Rewrite the passage of the vectorized execution text starting with "This chapter explores" and going on through "row (if qualifying)", replacing "Volcano model" with "iterator model".

*DOCUMENT EXTRACT*
· · · ·

This chapter explores Cognica's vectorized execution engine, which extends the CVM bytecode interpreter with batch-oriented opcodes, columnar data structures, and selection vectors for efficient predicate evaluation.

15.1.1 The Cost of Row-at-a-Time Processing

Consider a simple filter operation that selects rows where age > 30. In the Volcano model, each row requires:

Virtual function call to next() on the child operator
Extracting the age field from the row
Comparing against the constant 30
Conditional branch based on the result
Virtual function call to return the row (if qualifying)

For a table with $n$ rows, this results in $O(n)$ virtual calls and $O(n)$ conditional branches. Modern CPUs with deep pipelines suffer significant penalties from branch mispredictions, and the virtual call overhead prevents effective instruction caching.

· · · ·

*DATA SECTION*
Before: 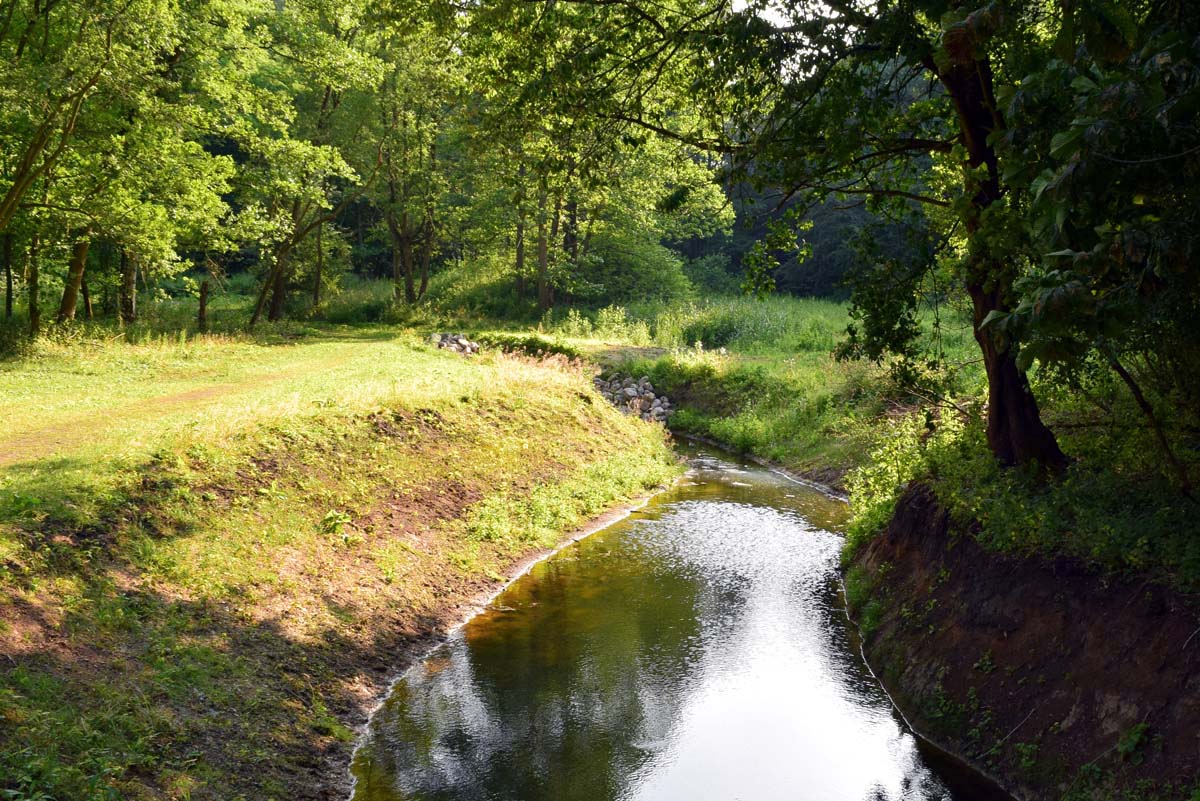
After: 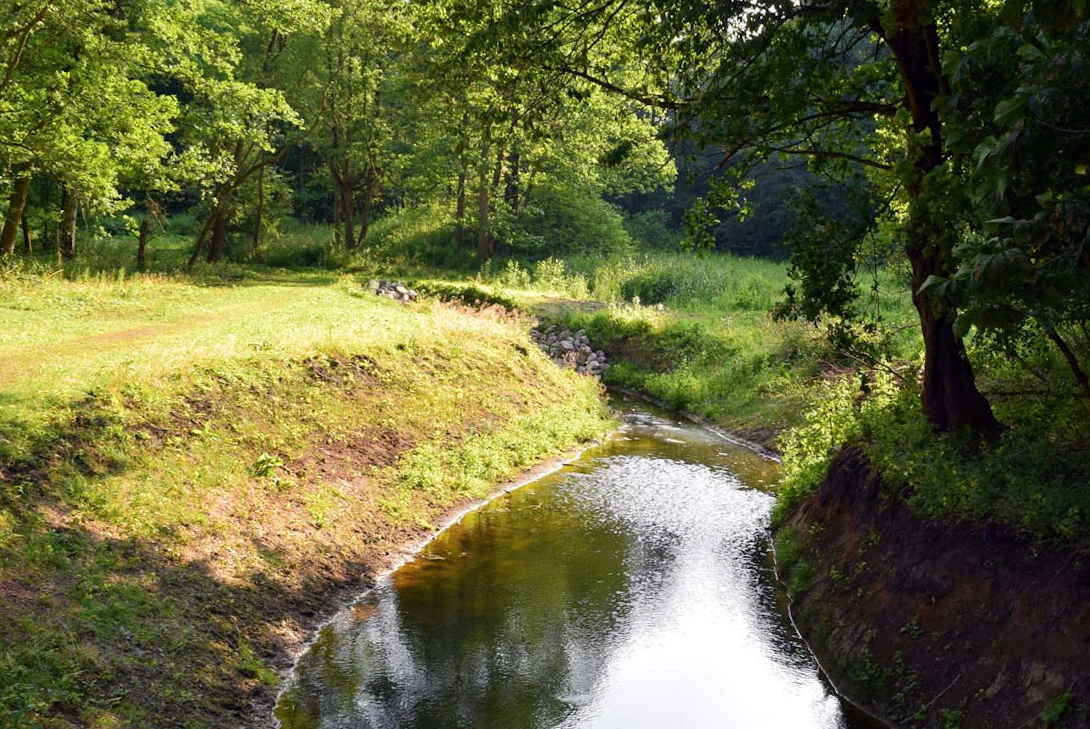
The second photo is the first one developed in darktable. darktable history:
crop and rotate: angle -1.88°, left 3.162%, top 3.877%, right 1.535%, bottom 0.575%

· · · ·

*SOLUTION TO THE EXERCISE*
This chapter explores Cognica's vectorized execution engine, which extends the CVM bytecode interpreter with batch-oriented opcodes, columnar data structures, and selection vectors for efficient predicate evaluation.

15.1.1 The Cost of Row-at-a-Time Processing

Consider a simple filter operation that selects rows where age > 30. In the iterator model, each row requires:

Virtual function call to next() on the child operator
Extracting the age field from the row
Comparing against the constant 30
Conditional branch based on the result
Virtual function call to return the row (if qualifying)